═══ Page extract
The first thing to do is not panic. If the new delay remains constant and less than abs(20) us, the correlator can handle it. Re-setting the delay introduces another clock jump which makes the correlation more difficult. So the first thing to do is in the Log Monitor:
clkoff
and maserdelay
commands from e-RemoteCtrlcd /vlbobs/ivs/logs gnuplot plot 'yg_ddif.txt' with linespoints
This will plot the delay difference against day number. You can use the right mouse button in the plot window to zoom in. Sometimes a spurious data point will make the graph painfully small, this example gnuplot command
set yrange [-0.3:-0.275] replot
will put the y-axis in the ball park for you. Change the numbers to suit the current offset. The command
set xrange [*:*] replot
will put the x-axis back to the full range of the datafile if you've zoomed in with the mouse.
Every time you press “Export data” the output files are refreshed and you can replot the values in gnuplot either by typing 'replot' or by pressing the “Replot” button in the plot window. Other possible useful files to plot are yg_maser2gps.txt
, the difference between the maser and GPS 1PPS, and yg_fmout.txt
, the difference between GPS and Mark5 output 1PPS.
If the delay difference is stable you don't need to do anything.
If the delay difference is more than 20 us, or gets so large that the clkoff
or maserdelay
values lose precision, run fmset
to get the delays back to something manageable. Make sure you are not recording while running fmset! Issuing a halt
command from e-RemoteCtrl followed by disk_record=off
is usually a safe method.
If the delay difference is drifting (usually linearly), the DBBC probably needs reconfiguring. This can be done from e-RemoteCtrl as follows (again, best to halt the schedule and make sure you're not recording):
dbbc=reconf
Monitor how things are going in the DBBC VNC session. A reconfig takes about 2 minutes. When it's completed, synchronise the dbbc:
dbbc=pps_sync
Then in a terminal window on pcfs[hb|ke|yg], run fmset to get the clocks lined up.
Now resume observations with a cont
or schedule=
command.
If a reconf does not stop the clock drift, try rebooting the DBBC (using the windows start menu) and restarting the DBBC Server.
══════
═══ Material shown
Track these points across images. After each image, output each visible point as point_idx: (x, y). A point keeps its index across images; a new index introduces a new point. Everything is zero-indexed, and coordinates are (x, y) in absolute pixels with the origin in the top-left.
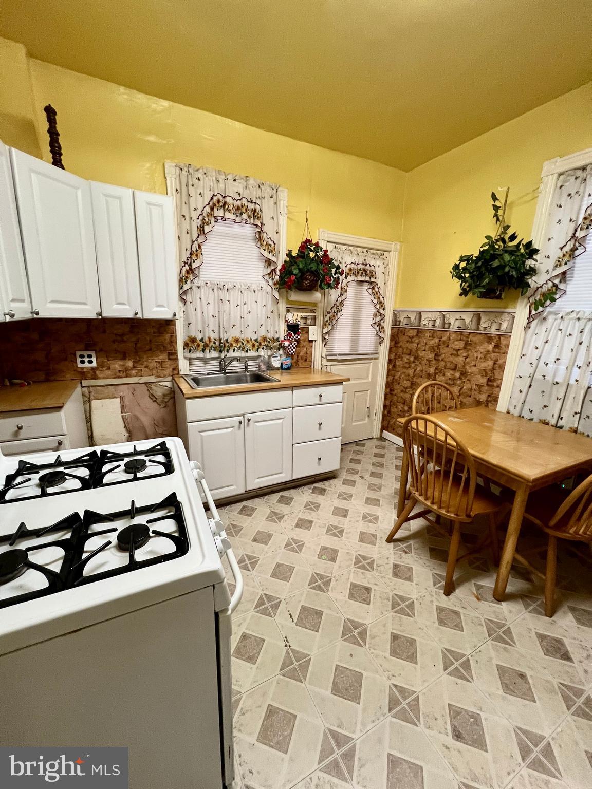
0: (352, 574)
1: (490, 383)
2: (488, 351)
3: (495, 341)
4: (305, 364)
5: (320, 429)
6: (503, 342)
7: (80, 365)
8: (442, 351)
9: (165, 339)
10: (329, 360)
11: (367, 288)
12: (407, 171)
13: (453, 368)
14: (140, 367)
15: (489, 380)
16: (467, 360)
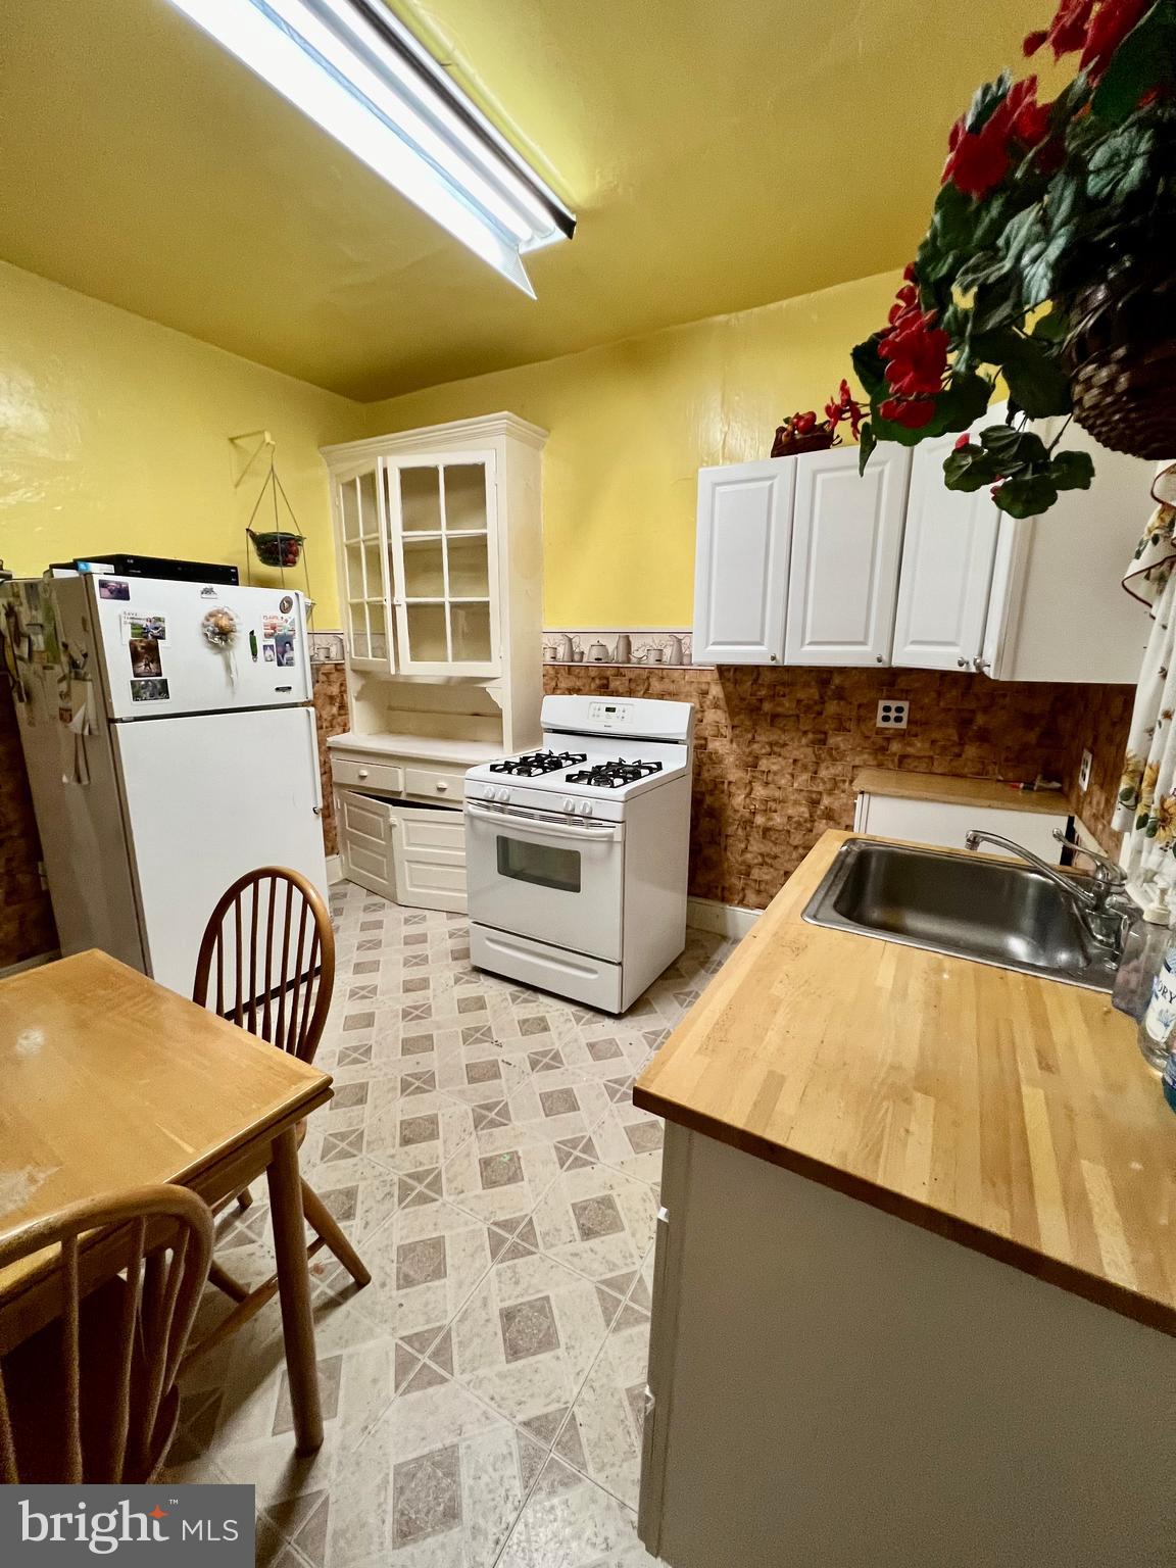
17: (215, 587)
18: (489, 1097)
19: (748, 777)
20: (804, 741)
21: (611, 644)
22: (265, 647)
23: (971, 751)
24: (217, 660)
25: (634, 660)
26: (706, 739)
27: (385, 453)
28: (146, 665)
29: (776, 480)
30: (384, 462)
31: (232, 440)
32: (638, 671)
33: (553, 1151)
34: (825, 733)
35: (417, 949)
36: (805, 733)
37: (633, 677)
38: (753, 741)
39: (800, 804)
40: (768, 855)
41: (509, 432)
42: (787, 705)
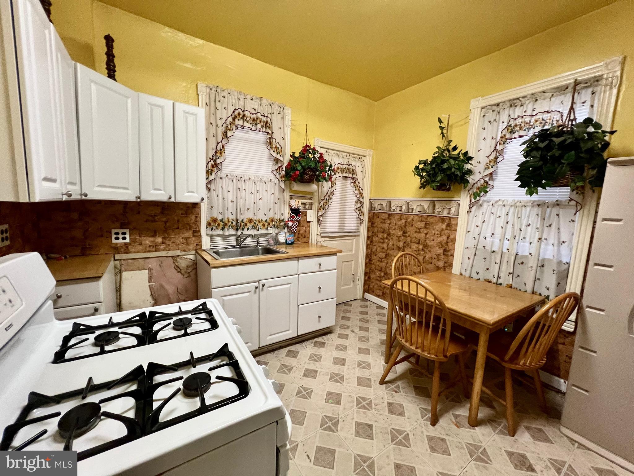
0: (355, 414)
1: (445, 253)
2: (442, 229)
3: (447, 221)
4: (305, 240)
5: (320, 291)
6: (453, 222)
7: (114, 241)
8: (408, 230)
9: (191, 220)
10: (322, 237)
11: (350, 182)
12: (376, 101)
13: (417, 242)
14: (167, 243)
15: (444, 251)
16: (427, 236)
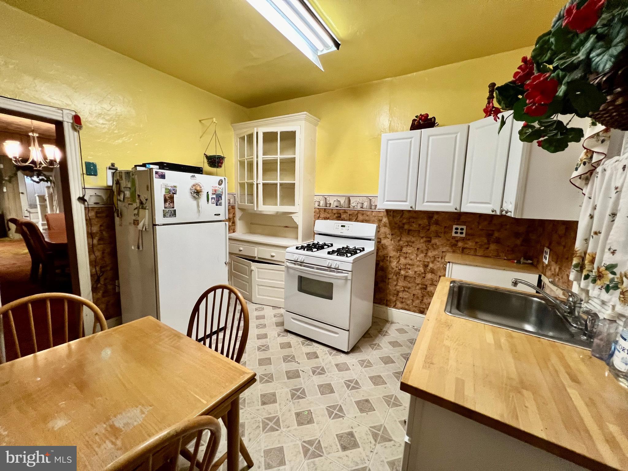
══════
* _Apply what you read_:
a) Print everything from "If the delay difference is stable" down to "a safe method." in the delay troubleshooting page.
b) Sum up the delay troubleshooting page in two sentences.
c) According to the delay troubleshooting page, why should a constant delay smaller than 20 us not be reset? Answer in one or two sentences.

* _Solutions per task_:
a)
If the delay difference is stable you don't need to do anything.
If the delay difference is more than 20 us, or gets so large that the clkoff
or maserdelay
values lose precision, run fmset
to get the delays back to something manageable. Make sure you are not recording while running fmset! Issuing a halt
command from e-RemoteCtrl followed by disk_record=off
is usually a safe method.

b) A new delay that stays constant and below 20 us can be left alone, and the delay difference can be plotted in gnuplot to check its behavior. If the difference exceeds 20 us, run fmset while not recording; if it drifts, reconfigure and synchronize the DBBC, run fmset, and then resume observations.

c) The correlator can handle such a delay. Re-setting it introduces another clock jump, which makes the correlation more difficult.